§ Task item
Would you return all of this data exactly, leaving nothing out?

§ Extracted records
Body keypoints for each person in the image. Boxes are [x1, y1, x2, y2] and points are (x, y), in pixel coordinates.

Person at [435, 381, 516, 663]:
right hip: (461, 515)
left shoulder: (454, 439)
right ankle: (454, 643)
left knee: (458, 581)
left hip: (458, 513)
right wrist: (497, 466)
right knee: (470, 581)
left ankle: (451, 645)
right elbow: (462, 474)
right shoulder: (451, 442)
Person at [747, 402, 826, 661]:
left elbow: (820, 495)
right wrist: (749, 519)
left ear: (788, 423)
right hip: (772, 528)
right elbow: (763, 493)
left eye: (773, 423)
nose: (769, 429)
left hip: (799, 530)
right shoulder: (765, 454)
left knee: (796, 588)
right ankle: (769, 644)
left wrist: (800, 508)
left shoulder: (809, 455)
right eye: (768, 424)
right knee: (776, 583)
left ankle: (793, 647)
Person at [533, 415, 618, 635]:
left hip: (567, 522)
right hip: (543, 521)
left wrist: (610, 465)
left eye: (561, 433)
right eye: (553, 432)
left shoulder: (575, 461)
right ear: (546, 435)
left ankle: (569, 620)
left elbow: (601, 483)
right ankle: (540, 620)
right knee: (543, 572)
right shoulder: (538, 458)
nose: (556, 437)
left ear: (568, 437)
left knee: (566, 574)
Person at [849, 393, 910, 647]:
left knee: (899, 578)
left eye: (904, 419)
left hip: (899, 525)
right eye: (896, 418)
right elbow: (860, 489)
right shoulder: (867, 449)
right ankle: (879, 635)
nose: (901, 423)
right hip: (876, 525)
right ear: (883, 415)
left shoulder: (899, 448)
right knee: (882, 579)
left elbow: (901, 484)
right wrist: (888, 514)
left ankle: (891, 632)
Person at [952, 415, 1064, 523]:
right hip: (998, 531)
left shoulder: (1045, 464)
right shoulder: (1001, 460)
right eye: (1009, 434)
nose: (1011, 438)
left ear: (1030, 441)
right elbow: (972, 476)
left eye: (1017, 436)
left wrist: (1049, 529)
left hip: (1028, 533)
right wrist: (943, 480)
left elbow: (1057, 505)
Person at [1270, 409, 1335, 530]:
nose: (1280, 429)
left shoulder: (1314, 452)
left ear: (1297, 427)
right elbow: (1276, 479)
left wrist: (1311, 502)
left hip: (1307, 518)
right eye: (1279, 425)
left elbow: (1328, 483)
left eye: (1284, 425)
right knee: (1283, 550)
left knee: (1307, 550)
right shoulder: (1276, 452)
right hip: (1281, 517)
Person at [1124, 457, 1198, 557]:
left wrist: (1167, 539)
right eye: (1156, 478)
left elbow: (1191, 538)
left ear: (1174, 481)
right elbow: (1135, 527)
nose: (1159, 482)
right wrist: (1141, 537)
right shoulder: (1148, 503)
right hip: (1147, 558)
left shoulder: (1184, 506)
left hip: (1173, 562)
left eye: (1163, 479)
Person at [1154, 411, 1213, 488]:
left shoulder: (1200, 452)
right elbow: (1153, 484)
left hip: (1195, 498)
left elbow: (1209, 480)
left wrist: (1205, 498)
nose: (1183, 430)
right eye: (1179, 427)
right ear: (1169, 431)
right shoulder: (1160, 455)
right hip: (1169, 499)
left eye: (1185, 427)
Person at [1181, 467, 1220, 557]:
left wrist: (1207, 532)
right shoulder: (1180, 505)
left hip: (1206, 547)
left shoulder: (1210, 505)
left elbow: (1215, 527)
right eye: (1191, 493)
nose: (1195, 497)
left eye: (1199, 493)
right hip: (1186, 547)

§ Task solution
Body keypoints for each person in the image. Boxes are [x1, y1, x2, y2] and points are (x, y), in pixel coordinates.

Person at [435, 381, 516, 663]:
right hip: (461, 515)
left shoulder: (454, 439)
right ankle: (454, 643)
left knee: (458, 581)
left hip: (458, 513)
right wrist: (497, 466)
right knee: (470, 581)
left ankle: (451, 645)
right elbow: (462, 474)
right shoulder: (451, 442)
Person at [747, 402, 826, 661]:
left elbow: (820, 495)
right wrist: (749, 519)
left ear: (788, 423)
right hip: (772, 528)
right elbow: (763, 493)
left eye: (773, 423)
nose: (769, 429)
left hip: (799, 530)
right shoulder: (765, 454)
left knee: (796, 588)
right ankle: (769, 644)
left wrist: (800, 508)
left shoulder: (809, 455)
right eye: (768, 424)
right knee: (776, 583)
left ankle: (793, 647)
Person at [533, 415, 618, 635]:
left hip: (567, 522)
right hip: (543, 521)
left wrist: (610, 465)
left eye: (561, 433)
right eye: (553, 432)
left shoulder: (575, 461)
right ear: (546, 435)
left ankle: (569, 620)
left elbow: (601, 483)
right ankle: (540, 620)
right knee: (543, 572)
right shoulder: (538, 458)
nose: (556, 437)
left ear: (568, 437)
left knee: (566, 574)
Person at [849, 393, 910, 647]:
left knee: (899, 578)
left eye: (904, 419)
left hip: (899, 525)
right eye: (896, 418)
right elbow: (860, 489)
right shoulder: (867, 449)
right ankle: (879, 635)
nose: (901, 423)
right hip: (876, 525)
right ear: (883, 415)
left shoulder: (899, 448)
right knee: (882, 579)
left elbow: (901, 484)
right wrist: (888, 514)
left ankle: (891, 632)
Person at [952, 415, 1064, 523]:
right hip: (998, 531)
left shoulder: (1045, 464)
right shoulder: (1001, 460)
right eye: (1009, 434)
nose: (1011, 438)
left ear: (1030, 441)
right elbow: (972, 476)
left eye: (1017, 436)
left wrist: (1049, 529)
left hip: (1028, 533)
right wrist: (943, 480)
left elbow: (1057, 505)
Person at [1270, 409, 1335, 530]:
nose: (1280, 429)
left shoulder: (1314, 452)
left ear: (1297, 427)
right elbow: (1276, 479)
left wrist: (1311, 502)
left hip: (1307, 518)
right eye: (1279, 425)
left elbow: (1328, 483)
left eye: (1284, 425)
right knee: (1283, 550)
left knee: (1307, 550)
right shoulder: (1276, 452)
right hip: (1281, 517)
Person at [1124, 457, 1198, 557]:
left wrist: (1167, 539)
right eye: (1156, 478)
left elbow: (1191, 538)
left ear: (1174, 481)
right elbow: (1135, 527)
nose: (1159, 482)
right wrist: (1141, 537)
right shoulder: (1148, 503)
right hip: (1147, 558)
left shoulder: (1184, 506)
left hip: (1173, 562)
left eye: (1163, 479)
Person at [1154, 411, 1213, 488]:
left shoulder: (1200, 452)
right elbow: (1153, 484)
left hip: (1195, 498)
left elbow: (1209, 480)
left wrist: (1205, 498)
nose: (1183, 430)
right eye: (1179, 427)
right ear: (1169, 431)
right shoulder: (1160, 455)
right hip: (1169, 499)
left eye: (1185, 427)
Person at [1181, 467, 1220, 557]:
left wrist: (1207, 532)
right shoulder: (1180, 505)
left hip: (1206, 547)
left shoulder: (1210, 505)
left elbow: (1215, 527)
right eye: (1191, 493)
nose: (1195, 497)
left eye: (1199, 493)
right hip: (1186, 547)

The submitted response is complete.